Authors do need a way to support arbitrary encodings in other source files, but this should be restricted to cases where there is an actual need to use a non-UTF-8 character set. Example use cases are locale-specific libraries, a toolchain that converts between character sets, or possibly a character-set-detection library. Again, other character sets can be a major portability issue.
There are only a handful of libraries that use something other than ASCII or UTF-8. These should be easy to fix, given approval from their authors.
Hopefully that's an accurate record of the general consensus and this writeup will be helpful to others in some way.
- Daniel
On 4/20/12 Apr 20 -6:43 PM, Daniel Herring wrote:
This topic came up at the Boston Lisp meeting last night. Here was my takeaway from the discussion.
ASDF does not need to support arbitrary encodings in system definition files. UTF-8 is the simplest and most portable solution for non-ASCII characters in system definitions.
This seems mostly true. The only exception I can really think of is for metadata. What if the author's name uses non UTF-8?
But it's not a perfect world, and we should probably learn to live with this.
best, r
On Fri, 20 Apr 2012, Robert Goldman wrote:
On 4/20/12 Apr 20 -6:43 PM, Daniel Herring wrote:
ASDF does not need to support arbitrary encodings in system definition files. UTF-8 is the simplest and most portable solution for non-ASCII characters in system definitions.
This seems mostly true. The only exception I can really think of is for metadata. What if the author's name uses non UTF-8?
What character in the author's name cannot be encoded in UTF-8?

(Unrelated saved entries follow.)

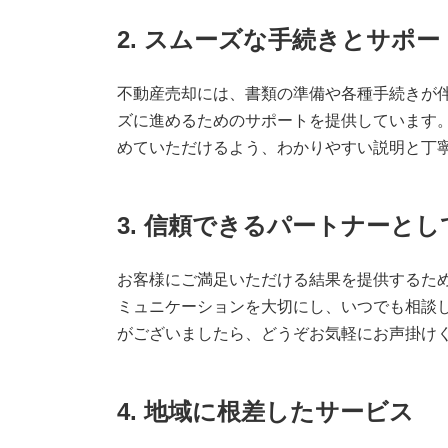
2. スムーズな手続きとサポー
不動産売却には、書類の準備や各種手続きが伴
ズに進めるためのサポートを提供しています
めていただけるよう、わかりやすい説明と丁
3. 信頼できるパートナーと
お客様にご満足いただける結果を提供するた
ミュニケーションを大切にし、いつでも相談
がございましたら、どうぞお気軽にお声掛け
4. 地域に根差したサービス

Yes, there are some hieroglyphs and other ancient character sets not in UTF-8. Are there any gaps in coverage for current languages that have other character sets?
This will be an inconvenience for those who usually use a different local-specific encoding, and I think it is less than the inconvenience to the whole community if we try to support other encodings in the definition files.
- Daniel